Carbureted two-stroke engines are one of the world’s largest sources of air pollution, specially in Southeast Asia. Nearly 35 percent of the fuel in these engines escapes directly into the exhaust and never burns, resulting in high hydrocarbon emissions. Pollution from taxis, scooters and other vehicles powered by two-stroke engines kills thousands of people annually in Asia, Africa and South America. In the Philippines alone, particulate emissions from 1.8 million two-stroke vehicles are estimated to result in 2,000 premature deaths every year.
To counter this problem, researchers at Colorado State University’s Engines and Energy Conversion Laboratory in Fort Collins, Colo., invented the “Direct Injection Retrofit for Two-Stroke Cycle Engines Kit.” Core technology developed by Orbital Engine Corp. was used in the design.
The retrofit technology was disclosed in 2003 and Envirofit International, a nonprofit corporation, as formed to commercialize the product. About $1.5 million in seed funding was provided by the Bohemian Foundation in Fort Collins from 2004-2007. During that time Envirofit perfected a production-ready direct-injection product, performed extensive field testing and began installing the technology on vehicles in the Philippines.

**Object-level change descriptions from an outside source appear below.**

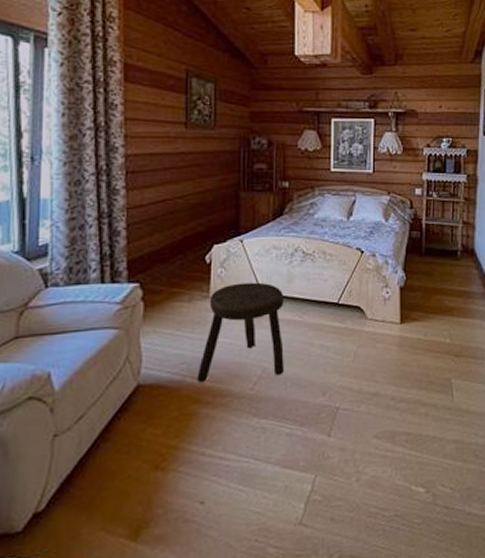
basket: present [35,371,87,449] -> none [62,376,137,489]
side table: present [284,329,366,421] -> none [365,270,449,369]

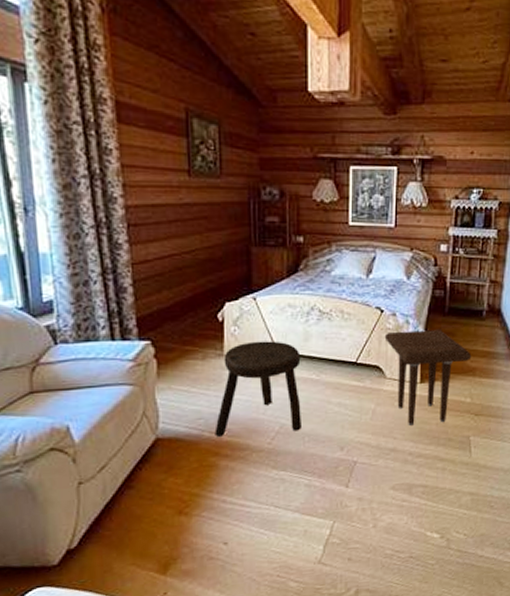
side table: none [365,270,449,369] -> present [384,330,472,427]

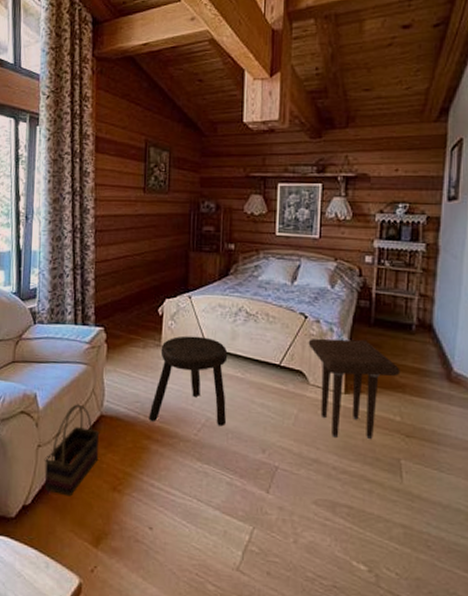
basket: none [88,430,158,530] -> present [44,404,100,497]

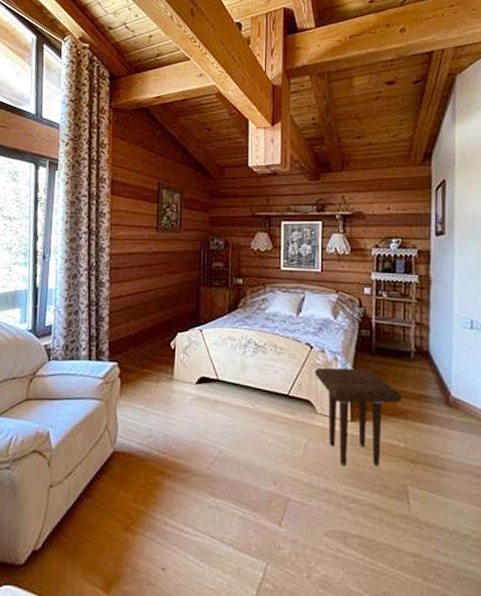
basket: present [44,404,100,497] -> none [55,441,113,539]
stool: present [148,336,228,427] -> none [161,368,238,459]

The retrofit kit significantly reduces emissions and improves fuel efficiency. The direct-injection method results in more complete combustion of fuel, reducing carbon monoxide emissions by 76 percent, carbon dioxide emissions by 35 percent and hydrocarbon emissions by 89 percent. At the same time, fuel use is reduced by 35 percent and oil by 50 percent.
An Envirofit retrofit kit costs about $350, but the annual fuel and oil savings are more than $500. For a typical Filipino taxi driver, the $500 in annual savings represents about a 40 percent increase in income. To date more than 500,000 kits have been installed worldwide.